Ignition V8.1.38. Perspective Designer. I have been able to replicate this, but not reliably.
I created a label object on my perspective display with 2 custom properties. During design, I had some trouble with a query binding on the first property where I forgot to change the return format to JSON. It was left to Auto and was returning a dataset. While trying to figure out why I wasn't able to see the proper data returned, I was playing around with the properties structure changing different components between array and object, but at one point left it set to value. When I realized my mistake, I changed the return type to JSON, and a whole new custom property created itself, basically duplicating itself. I deleted the original property from the object, and didn't think anything else about it.
The next day, I came in and checked my logs. I saw a slew of "ExecutionQueue Uncaught Throwable during execution." warnings in there. The log wasn't much help in identifying the problem component or binding.
java.lang.IllegalArgumentException: Malformed path: 0
at com.inductiveautomation.ignition.common.JsonPath.parse(JsonPath.java:242)
at com.inductiveautomation.perspective.gateway.property.PropertyTree.write(PropertyTree.java:547)
at com.inductiveautomation.perspective.gateway.model.ElementBindingHarness.writeToTarget(ElementBindingHarness.java:60)
at com.inductiveautomation.perspective.gateway.model.AbstractBindingHarness.valueReady(AbstractBindingHarness.java:379)
at com.inductiveautomation.perspective.gateway.model.AbstractBindingHarness.lambda$processValue$0(AbstractBindingHarness.java:248)
at com.inductiveautomation.ignition.common.util.TimedRunnable.run(TimedRunnable.java:21)
at com.inductiveautomation.ignition.common.util.ExecutionQueue$PollAndExecute.run(ExecutionQueue.java:239)
at java.base/java.util.concurrent.ThreadPoolExecutor.runWorker(Unknown Source)
at java.base/java.util.concurrent.ThreadPoolExecutor$Worker.run(Unknown Source)
at java.base/java.lang.Thread.run(Unknown Source)

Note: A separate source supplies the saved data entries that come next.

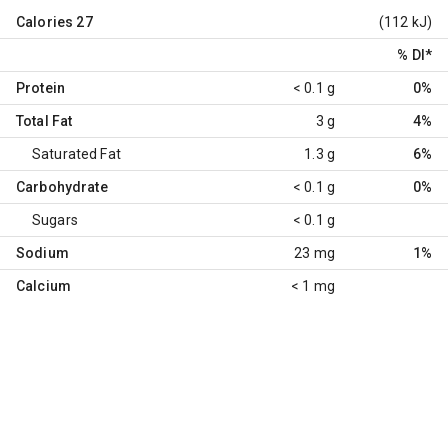
Calories
27
(112 kJ)
% DI
*
Protein
< 0.1 g
0%
Total Fat
3 g
4%
Saturated Fat
1.3 g
6%
Carbohydrate
< 0.1 g
0%
Sugars
< 0.1 g
Sodium
23 mg
1%
Calcium
< 1 mg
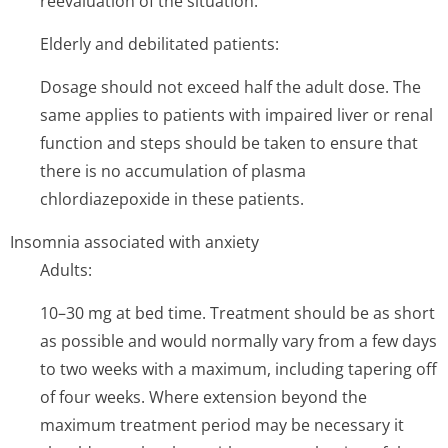
reevaluation of the situation.
Elderly and debilitated patients:
Dosage should not exceed half the adult dose. The
same applies to patients with impaired liver or renal
function and steps should be taken to ensure that
there is no accumulation of plasma
chlordiazepoxide in these patients.
Insomnia associated with anxiety
Adults:
10–30 mg at bed time. Treatment should be as short
as possible and would normally vary from a few days
to two weeks with a maximum, including tapering off
of four weeks. Where extension beyond the
maximum treatment period may be necessary it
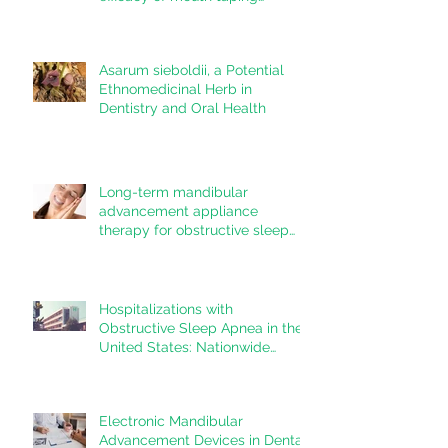
inpatients with mouth breathing,
sleep disordered breathing, or
obstructive sleep apnea: A
Asarum sieboldii, a Potential
systematic review
Ethnomedicinal Herb in
Dentistry and Oral Health
Long-term mandibular
advancement appliance
therapy for obstructive sleep
apnea: Adherence and
outcomes over 10 years
Hospitalizations with
Obstructive Sleep Apnea in the
United States: Nationwide
estimates for the years 2020 to
2022
Electronic Mandibular
Advancement Devices in Dental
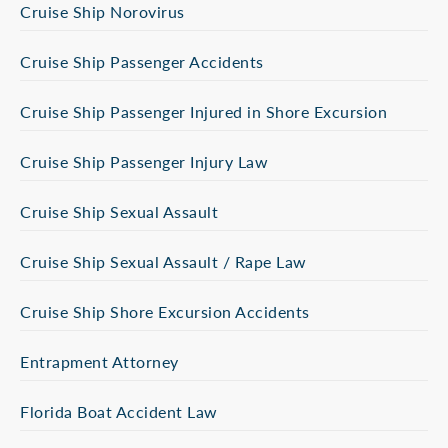
Cruise Ship Norovirus
Cruise Ship Passenger Accidents
Cruise Ship Passenger Injured in Shore Excursion
Cruise Ship Passenger Injury Law
Cruise Ship Sexual Assault
Cruise Ship Sexual Assault / Rape Law
Cruise Ship Shore Excursion Accidents
Entrapment Attorney
Florida Boat Accident Law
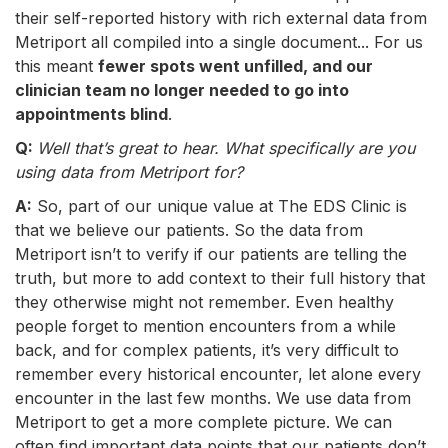
their self-reported history with rich external data from
Metriport all compiled into a single document... For us
this meant
fewer spots went unfilled, and our
clinician team no longer needed to go into
appointments blind
.
Q:
Well that’s great to hear. What specifically are you
using data from Metriport for?
A:
So, part of our unique value at The EDS Clinic is
that we believe our patients. So the data from
Metriport isn’t to verify if our patients are telling the
truth, but more to add context to their full history that
they otherwise might not remember. Even healthy
people forget to mention encounters from a while
back, and for complex patients, it’s very difficult to
remember every historical encounter, let alone every
encounter in the last few months. We use data from
Metriport to get a more complete picture. We can
often find important data points that our patients don’t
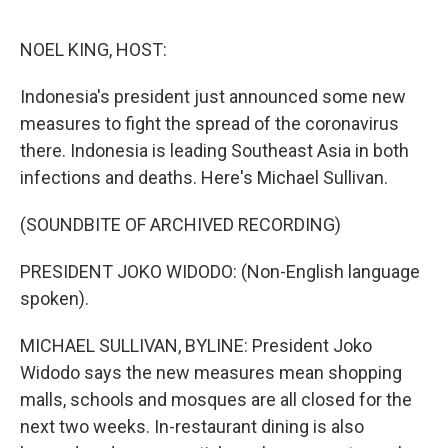
o
e
d
o
r
I
k
n
NOEL KING, HOST:
Indonesia's president just announced some new
measures to fight the spread of the coronavirus
there. Indonesia is leading Southeast Asia in both
infections and deaths. Here's Michael Sullivan.
(SOUNDBITE OF ARCHIVED RECORDING)
PRESIDENT JOKO WIDODO: (Non-English language
spoken).
MICHAEL SULLIVAN, BYLINE: President Joko
Widodo says the new measures mean shopping
malls, schools and mosques are all closed for the
next two weeks. In-restaurant dining is also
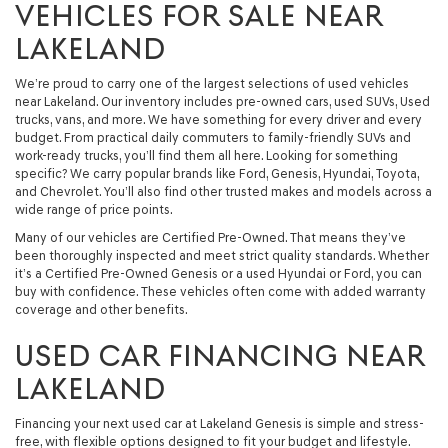
VEHICLES FOR SALE NEAR
LAKELAND
We’re proud to carry one of the largest selections of used vehicles
near Lakeland. Our inventory includes pre-owned cars, used SUVs, Used
trucks, vans, and more. We have something for every driver and every
budget. From practical daily commuters to family-friendly SUVs and
work-ready trucks, you’ll find them all here. Looking for something
specific? We carry popular brands like Ford, Genesis, Hyundai, Toyota,
and Chevrolet. You’ll also find other trusted makes and models across a
wide range of price points.
Many of our vehicles are Certified Pre-Owned. That means they’ve
been thoroughly inspected and meet strict quality standards. Whether
it’s a Certified Pre-Owned Genesis or a used Hyundai or Ford, you can
buy with confidence. These vehicles often come with added warranty
coverage and other benefits.
USED CAR FINANCING NEAR
LAKELAND
Financing your next used car at Lakeland Genesis is simple and stress-
free, with flexible options designed to fit your budget and lifestyle.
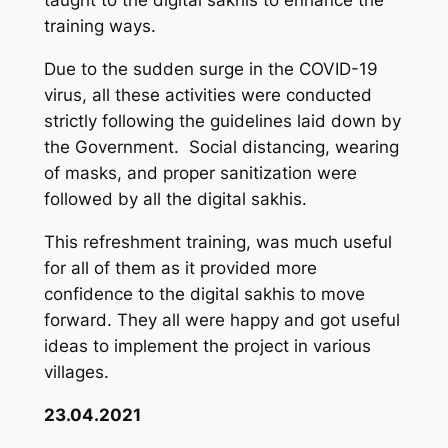
taught to the digital sakhis to enhance the
training ways.
Due to the sudden surge in the COVID-19
virus, all these activities were conducted
strictly following the guidelines laid down by
the Government. Social distancing, wearing
of masks, and proper sanitization were
followed by all the digital sakhis.
This refreshment training, was much useful
for all of them as it provided more
confidence to the digital sakhis to move
forward. They all were happy and got useful
ideas to implement the project in various
villages.
23.04.2021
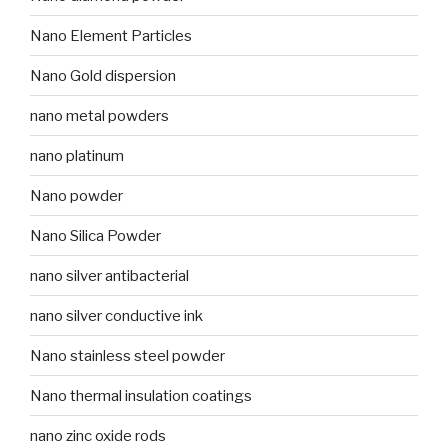
Nano Element Particles
Nano Gold dispersion
nano metal powders
nano platinum
Nano powder
Nano Silica Powder
nano silver antibacterial
nano silver conductive ink
Nano stainless steel powder
Nano thermal insulation coatings
nano zinc oxide rods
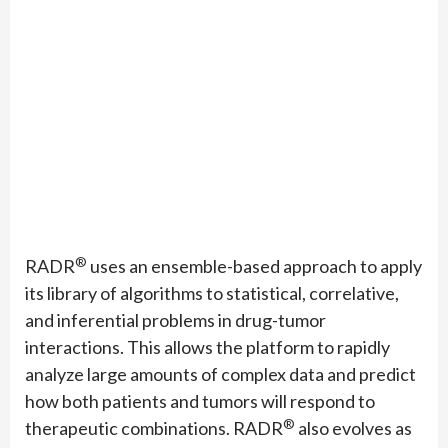
®
RADR
uses an ensemble-based approach to apply
its library of algorithms to statistical, correlative,
and inferential problems in drug-tumor
interactions. This allows the platform to rapidly
analyze large amounts of complex data and predict
how both patients and tumors will respond to
®
therapeutic combinations. RADR
also evolves as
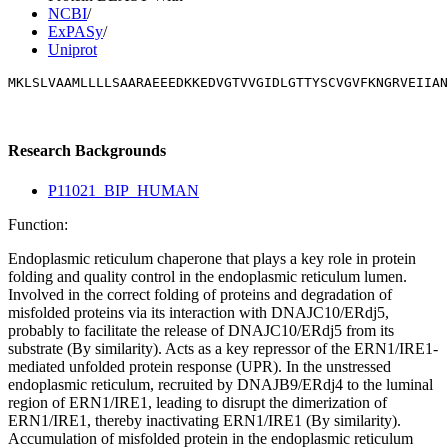
NCBI
/
ExPASy
/
Uniprot
MKLSLVAAMLLLLSAARAEEEDKKEDVGTVVGIDLGTTYSCVGVFKNGRVEIIAN
Research Backgrounds
P11021_BIP_HUMAN
Function:
Endoplasmic reticulum chaperone that plays a key role in protein
folding and quality control in the endoplasmic reticulum lumen.
Involved in the correct folding of proteins and degradation of
misfolded proteins via its interaction with DNAJC10/ERdj5,
probably to facilitate the release of DNAJC10/ERdj5 from its
substrate (By similarity). Acts as a key repressor of the ERN1/IRE1-
mediated unfolded protein response (UPR). In the unstressed
endoplasmic reticulum, recruited by DNAJB9/ERdj4 to the luminal
region of ERN1/IRE1, leading to disrupt the dimerization of
ERN1/IRE1, thereby inactivating ERN1/IRE1 (By similarity).
Accumulation of misfolded protein in the endoplasmic reticulum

I saw another post related to what I was seeing [IGN-11148]Locating script errors from Wrapper log - #8 by nminchin and did some more digging. I found it was related to this label. I deleted the object from my screen and recreated my label correctly, and the warnings stopped. Before I deleted it, I did copy the object and paste its code into a text editor.
[
{
"type": "ia.display.label",
"version": 0,
"props": {},
"meta": {
"name": "NextJobIDLabel"
},
"position": {
"x": 565,
"y": 112,
"width": 200,
"height": 32
},
"custom": {},
"propConfig": {
"custom.LastID": {
"binding": {
"type": "query",
"config": {
"returnFormat": "scalar",
"queryPath": "GetNextJobID"
}
}
},
"custom.NextID": {
"binding": {
"type": "expr",
"config": {
"expression": "{this.custom.LastID} + 1\r\n"
}
}
},
"custom.0": {
"binding": {
"type": "query",
"config": {
"returnFormat": "json",
"queryPath": "GetNextJobID"
}
}
},
"props.text": {
"binding": {
"type": "expr",
"config": {
"expression": "\"Next Job ID = \" + {this.custom.NextID}"
}
}
}
}
}
]
Of note in there is the custom.0 property. That is the one that I deleted from the designer. There are no warnings in the designer about it, and I never would have found that without the text editor and a lot of trial and error. Custom.LastID is the proper custom property with the scalar return format, but custom.0 retained the JSON return format. If I paste the object back into my project, the logs now show the same error, but they tell me the project name and view that the warning is occurring in.
The easiest way for me to replicate something close to what I originally experienced is to create a custom property, bind it to a query with JSON return format (mine returns three values). It should change to the structure to an array with an object with 3 values. Change the Structure of that property to a value. Then open the binding dialog again. Change the return format to Scalar, apply the changes, change it back to JSON, apply the changes and the custom.0 property appears. If you delete it from the list in the designer, it disappears as does the warning, but pasting the code for the button reveals that the custom property is still there. In my first example it was custom.0, in my recreation it became custom['0'].